I remember that I started drawing pencil portraits and being an engineer and a good draughtsman I could more or less reproduce from a photograph, so much so I ended up drawing the portraits of the parents of some of my colleagues and they seemed happy with it and that made me happy. A portrait is very tricky, if you do not get the eyes right you change the whole personality of the subject. It was the eyes, that I always did first, may be that is against the norms. Once I got it right the form fell into place. For the first time I ventured to do a colour portrait in pastels of my favourite artist Van Gogh and I got it more or less ok. But it is the black and white pencil portraits that pleased me a lot. You ask any photographer his satisfaction has always been with his black and white photos. That is because the depth and the shadows you achieve enhances the character of the subject. I still remember Satyajit Ray’s movies especially ‘Pather Panchali’. The effectiveness of the movie lay in its black and white shades, pathos cannot be conveyed more effectively.
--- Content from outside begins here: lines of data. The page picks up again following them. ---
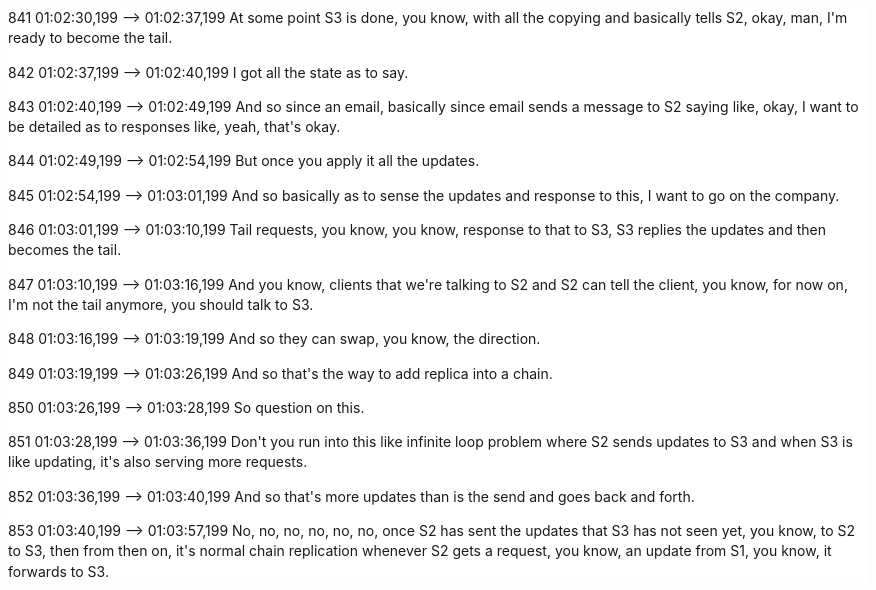 841
01:02:30,199 --> 01:02:37,199
At some point S3 is done, you know, with all the copying and basically tells S2, okay, man, I'm ready to become the tail.

842
01:02:37,199 --> 01:02:40,199
I got all the state as to say.

843
01:02:40,199 --> 01:02:49,199
And so since an email, basically since email sends a message to S2 saying like, okay, I want to be detailed as to responses like, yeah, that's okay.

844
01:02:49,199 --> 01:02:54,199
But once you apply it all the updates.

845
01:02:54,199 --> 01:03:01,199
And so basically as to sense the updates and response to this, I want to go on the company.

846
01:03:01,199 --> 01:03:10,199
Tail requests, you know, you know, response to that to S3, S3 replies the updates and then becomes the tail.

847
01:03:10,199 --> 01:03:16,199
And you know, clients that we're talking to S2 and S2 can tell the client, you know, for now on, I'm not the tail anymore, you should talk to S3.

848
01:03:16,199 --> 01:03:19,199
And so they can swap, you know, the direction.

849
01:03:19,199 --> 01:03:26,199
And so that's the way to add replica into a chain.

850
01:03:26,199 --> 01:03:28,199
So question on this.

851
01:03:28,199 --> 01:03:36,199
Don't you run into this like infinite loop problem where S2 sends updates to S3 and when S3 is like updating, it's also serving more requests.

852
01:03:36,199 --> 01:03:40,199
And so that's more updates than is the send and goes back and forth.

853
01:03:40,199 --> 01:03:57,199
No, no, no, no, no, no, once S2 has sent the updates that S3 has not seen yet, you know, to S2 to S3, then from then on, it's normal chain replication whenever S2 gets a request, you know, an update from S1, you know, it forwards to S3.
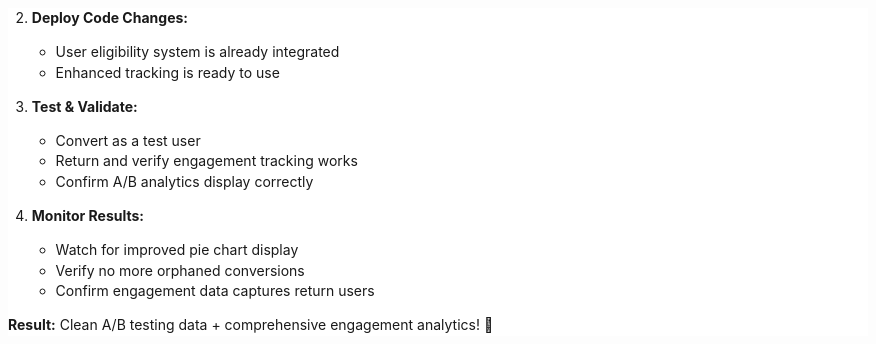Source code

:2. **Deploy Code Changes:**
   - User eligibility system is already integrated
   - Enhanced tracking is ready to use

3. **Test & Validate:**
   - Convert as a test user
   - Return and verify engagement tracking works
   - Confirm A/B analytics display correctly

4. **Monitor Results:**
   - Watch for improved pie chart display
   - Verify no more orphaned conversions
   - Confirm engagement data captures return users

**Result:** Clean A/B testing data + comprehensive engagement analytics! 🎉 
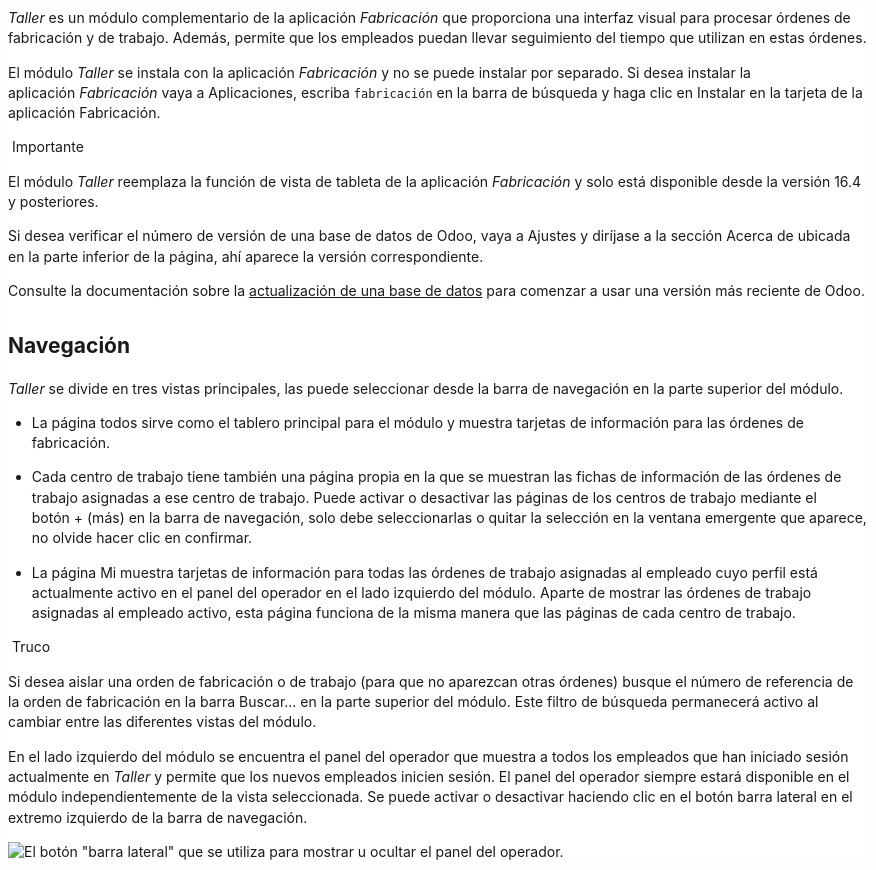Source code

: _Taller_ es un módulo complementario de la aplicación _Fabricación_ que proporciona una interfaz visual para procesar órdenes de fabricación y de trabajo. Además, permite que los empleados puedan llevar seguimiento del tiempo que utilizan en estas órdenes.

El módulo _Taller_ se instala con la aplicación _Fabricación_ y no se puede instalar por separado. Si desea instalar la aplicación _Fabricación_ vaya a Aplicaciones, escriba `fabricación` en la barra de búsqueda y haga clic en Instalar en la tarjeta de la aplicación Fabricación.

 Importante

El módulo _Taller_ reemplaza la función de vista de tableta de la aplicación _Fabricación_ y solo está disponible desde la versión 16.4 y posteriores.

Si desea verificar el número de versión de una base de datos de Odoo, vaya a Ajustes y diríjase a la sección Acerca de ubicada en la parte inferior de la página, ahí aparece la versión correspondiente.

Consulte la documentación sobre la [actualización de una base de datos](https://www.odoo.com/documentation/17.0/es/administration/upgrade.html) para comenzar a usar una versión más reciente de Odoo.

## Navegación[](https://www.odoo.com/documentation/17.0/es/applications/inventory_and_mrp/manufacturing/shop_floor/shop_floor_overview.html#navigation "Enlazar permanentemente con este título")

_Taller_ se divide en tres vistas principales, las puede seleccionar desde la barra de navegación en la parte superior del módulo.

- La página todos sirve como el tablero principal para el módulo y muestra tarjetas de información para las órdenes de fabricación.
    
- Cada centro de trabajo tiene también una página propia en la que se muestran las fichas de información de las órdenes de trabajo asignadas a ese centro de trabajo. Puede activar o desactivar las páginas de los centros de trabajo mediante el botón + (más) en la barra de navegación, solo debe seleccionarlas o quitar la selección en la ventana emergente que aparece, no olvide hacer clic en confirmar.
    
- La página Mi muestra tarjetas de información para todas las órdenes de trabajo asignadas al empleado cuyo perfil está actualmente activo en el panel del operador en el lado izquierdo del módulo. Aparte de mostrar las órdenes de trabajo asignadas al empleado activo, esta página funciona de la misma manera que las páginas de cada centro de trabajo.
    

 Truco

Si desea aislar una orden de fabricación o de trabajo (para que no aparezcan otras órdenes) busque el número de referencia de la orden de fabricación en la barra Buscar… en la parte superior del módulo. Este filtro de búsqueda permanecerá activo al cambiar entre las diferentes vistas del módulo.

En el lado izquierdo del módulo se encuentra el panel del operador que muestra a todos los empleados que han iniciado sesión actualmente en _Taller_ y permite que los nuevos empleados inicien sesión. El panel del operador siempre estará disponible en el módulo independientemente de la vista seleccionada. Se puede activar o desactivar haciendo clic en el botón barra lateral en el extremo izquierdo de la barra de navegación.

![El botón "barra lateral" que se utiliza para mostrar u ocultar el panel del operador.](https://www.odoo.com/documentation/17.0/es/_images/sidebar-button.png)
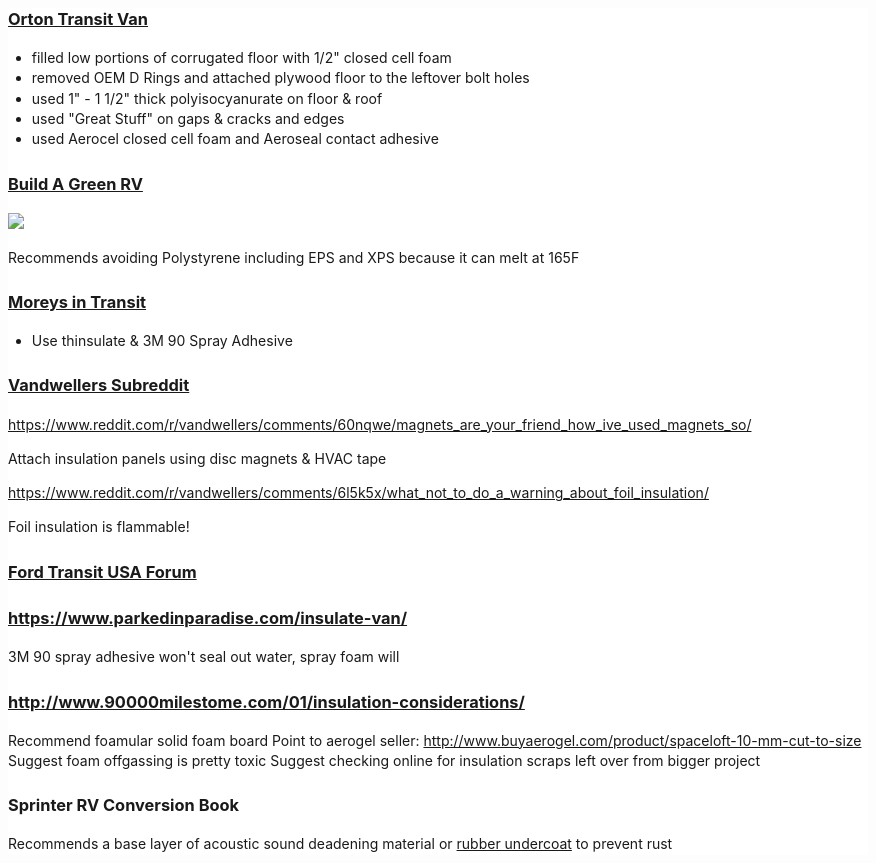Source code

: ### [Orton Transit Van](http://www.ortontransit.info)

 - filled low portions of corrugated floor with 1/2" closed cell foam
 - removed OEM D Rings and attached plywood floor to the leftover bolt holes
 - used 1" - 1 1/2" thick polyisocyanurate on floor & roof
 - used "Great Stuff" on gaps & cracks and edges
 - used Aerocel closed cell foam and Aeroseal contact adhesive

### [Build A Green RV](http://www.buildagreenrv.com)

![](http://www.buildagreenrv.com/wp-content/uploads/2015/06/DBHeatLossPlot1.jpg)

Recommends avoiding Polystyrene including EPS and XPS because it can melt at 165F

### [Moreys in Transit](http://moreysintransit.com)

 - Use thinsulate & 3M 90 Spray Adhesive

### [Vandwellers Subreddit](https://www.reddit.com/r/vandwellers)

https://www.reddit.com/r/vandwellers/comments/60nqwe/magnets_are_your_friend_how_ive_used_magnets_so/

Attach insulation panels using disc magnets & HVAC tape

https://www.reddit.com/r/vandwellers/comments/6l5k5x/what_not_to_do_a_warning_about_foil_insulation/

Foil insulation is flammable!

### [Ford Transit USA Forum](http://www.fordtransitusaforum.com)


### https://www.parkedinparadise.com/insulate-van/

3M 90 spray adhesive won't seal out water, spray foam will

### http://www.90000milestome.com/01/insulation-considerations/

Recommend foamular solid foam board
Point to aerogel seller: http://www.buyaerogel.com/product/spaceloft-10-mm-cut-to-size
Suggest foam offgassing is pretty toxic
Suggest checking online for insulation scraps left over from bigger project

### Sprinter RV Conversion Book

Recommends a base layer of acoustic sound deadening material or [rubber undercoat](
https://www.amazon.com/3M-Rubberized-Undercoating-08883-19-7/dp/B00MK91J1I/ref=as_at?imprToken=fbx6fj0cwVNAOhGFVb2gLA&slotNum=7&SubscriptionId=0ENGV10E9K9QDNSJ5C82&tag=kayal-20&linkCode=xm2&camp=2025&creative=165953&creativeASIN=B00MK91J1I) to prevent rust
When children paint they do so with gay abandon, they are not bothered whether anyone is watching them do it. I remember the time when I was one of the judges at a children’s art competition in Ahmedabad. It was sheer joy watching them paint especially the younger ones. They were translating there own way of looking at things surrounding them. I can only remember and understand what Matisse said ‘When you paint you have to look at the world through the eyes of a child’. In the process of growing up we are subjected to so many influences and our perception of the world around us keeps on changing. Everyone needs adulation or appreciation as a motivating factor to achieve greater heights. Only when we let these corrupt our way of looking at things in an effort to become more saleable do we cease to be genuine. Thanks to all my friends.